Lidar com emoções reais parece ser um problema para nós. Dessa forma, há uma tendência para nos escondermos atrás de máscaras e de personagens, a fim de que as nossas emoções reais não sejam conhecidas pelo outro. E o recíproco também é verdadeiro: preferimos lidar com pessoas que se comportem da mesma maneira, num jogo superficial, uma vez que construir uma relação verdadeira com o outro traz riscos que nem sempre estamos dispostos a correr.

As redes sociais virtuais potencializaram essas pseudo-relações que possuímos. Na rede, as pessoas estão quase sempre alegres e felizes, entusiasmadas com a vida e cheias de boa disposição. Por trás das telas, no entanto, escondem os seus medos, as suas dores, as suas angústias e a sua solidão, com o desejo de se manterem interessantes perante os olhares virtuais dos outros. Criam-se, assim, verdadeiras ilhas afetivas e pessoas incapazes de lidar com as frustrações que os relacionamentos podem implicar.

amor virtual

Criamos relações fictícias com um sem número de pessoas, as quais, de um modo geral, mostram-se quase sempre felizes e entusiasmadas com projetos, com a vida, e nós, pela nossa parte, também correspondemos do mesmo modo, mostrando boa disposição, o que faz com que a relação até seja atraente. Este tipo de relações não acarreta problemas ou dores de cabeça e, pode ser um sucedâneo razoável para quem não tem ou não quer ter outro tipo de relacionamentos.

O grande problema é que relacionar-se com outra pessoa vai muito além de sorrisos e de troca de experiências interessantes e de momentos “bons”, porque as relações construídas sob o pilar da facilidade tendem, quase sempre, a não terem continuidade e a deixar o indivíduo ainda mais solitário, às vezes envolto num mundo de fantasias, e cada vez mais incapaz de lidar com emoções reais.

amor máscara

A única forma de construir uma relação verdadeira é estar disposto a lidar com emoções e sentimentos que formam o outro na sua natureza integral, isto é, as suas alegrias, os seus sonhos, as suas conquistas, assim como as suas dores, os seus medos e as suas derrotas. Só quando for capaz de sentir o outro naquilo que ele possui de mais vivo (e ninguém é formado só de alegrias), é que pode haver uma real sintonia geradora de crescimentos comuns.
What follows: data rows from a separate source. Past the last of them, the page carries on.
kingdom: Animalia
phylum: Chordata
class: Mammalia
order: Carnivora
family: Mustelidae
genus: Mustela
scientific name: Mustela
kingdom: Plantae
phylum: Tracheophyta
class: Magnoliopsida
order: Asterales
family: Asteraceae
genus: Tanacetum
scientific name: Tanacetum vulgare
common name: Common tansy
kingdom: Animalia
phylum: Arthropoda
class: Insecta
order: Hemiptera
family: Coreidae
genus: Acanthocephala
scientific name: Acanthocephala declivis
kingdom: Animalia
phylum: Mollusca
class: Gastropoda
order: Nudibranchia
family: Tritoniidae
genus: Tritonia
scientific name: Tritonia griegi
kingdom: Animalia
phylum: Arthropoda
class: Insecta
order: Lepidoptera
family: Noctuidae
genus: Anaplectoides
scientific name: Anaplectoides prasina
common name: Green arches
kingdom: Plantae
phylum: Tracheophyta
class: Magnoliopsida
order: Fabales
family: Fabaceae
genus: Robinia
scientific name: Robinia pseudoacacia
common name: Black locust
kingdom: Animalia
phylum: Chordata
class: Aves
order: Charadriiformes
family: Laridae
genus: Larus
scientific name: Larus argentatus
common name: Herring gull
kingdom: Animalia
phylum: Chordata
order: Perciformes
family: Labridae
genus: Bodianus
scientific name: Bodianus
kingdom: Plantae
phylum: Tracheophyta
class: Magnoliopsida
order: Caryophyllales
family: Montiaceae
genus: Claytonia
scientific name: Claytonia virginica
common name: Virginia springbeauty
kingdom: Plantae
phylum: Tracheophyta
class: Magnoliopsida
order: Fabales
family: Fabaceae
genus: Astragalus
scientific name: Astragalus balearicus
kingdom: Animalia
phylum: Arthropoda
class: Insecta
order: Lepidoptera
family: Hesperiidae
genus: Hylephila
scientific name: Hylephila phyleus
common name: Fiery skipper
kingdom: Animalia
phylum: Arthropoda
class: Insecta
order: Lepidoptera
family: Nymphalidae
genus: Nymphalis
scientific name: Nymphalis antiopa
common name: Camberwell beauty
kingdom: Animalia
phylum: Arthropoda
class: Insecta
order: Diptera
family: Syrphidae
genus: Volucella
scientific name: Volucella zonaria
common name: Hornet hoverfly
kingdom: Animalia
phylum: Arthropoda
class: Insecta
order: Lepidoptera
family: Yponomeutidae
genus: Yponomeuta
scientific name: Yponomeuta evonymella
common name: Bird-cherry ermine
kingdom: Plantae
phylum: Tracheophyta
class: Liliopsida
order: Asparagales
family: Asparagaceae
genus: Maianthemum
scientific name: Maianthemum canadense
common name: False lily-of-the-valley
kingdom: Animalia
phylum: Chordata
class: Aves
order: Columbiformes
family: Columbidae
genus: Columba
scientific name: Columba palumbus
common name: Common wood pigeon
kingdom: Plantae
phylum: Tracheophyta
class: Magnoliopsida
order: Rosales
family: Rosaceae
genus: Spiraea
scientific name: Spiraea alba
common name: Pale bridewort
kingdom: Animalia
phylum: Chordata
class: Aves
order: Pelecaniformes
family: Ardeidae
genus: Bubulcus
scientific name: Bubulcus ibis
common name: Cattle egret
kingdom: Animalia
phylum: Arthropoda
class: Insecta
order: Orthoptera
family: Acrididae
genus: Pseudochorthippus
Ter uma relação em que o outro diz-me sempre o que eu quero ouvir, em que está sempre disponível e contente para mim e parece não ter problemas pessoais, demonstra, apenas um profundo egoísmo de alguém que se preocupa apenas em “receber” algo de uma relação. Numa relação autêntica eu estou disposto a doar-me ao outro nas suas alegrias, para que se possa rir junto, como nas suas tristezas, para que se possa consolar, dar um abraço, uma palavra amiga e um beijo sincero. Devo, também, entender que o outro tem a sua personalidade e, portanto, terá um olhar próprio sobre a vida, o qual nem sempre corresponderá ao meu.

Desse modo, qualquer relação requer paciência e esforço mútuos. Isolar-se atrás de um ecrã só garante mais isolamento, solidão e tristeza. É preciso estar disposto a viver emoções reais, com pessoas reais, que riem, mas também choram, para que se possa crescer e aprender a lidar com os próprios sentimentos. É claro que sempre haverá o risco de alguém sair magoado ou de se dececionar, pois as pessoas não são “bonecas” nem vêm com garantia de uso.

O caminho é mesmo esse e é o único. Somente com o tempo vamos amadurecendo e aprendendo com os erros. Vamos descobrindo mais sobre nós mesmos e sobre a vida. E, para isso, é preciso viver, arriscar e aceitar as quedas que a vida dá. As relações virtuais podem até ser “bonitas”, mas nada substitui um sentimento sincero, pois, como diz Clarice Lispector:

“O bonito encanta-me, mas o sincero, ah! Esse fascina-me.”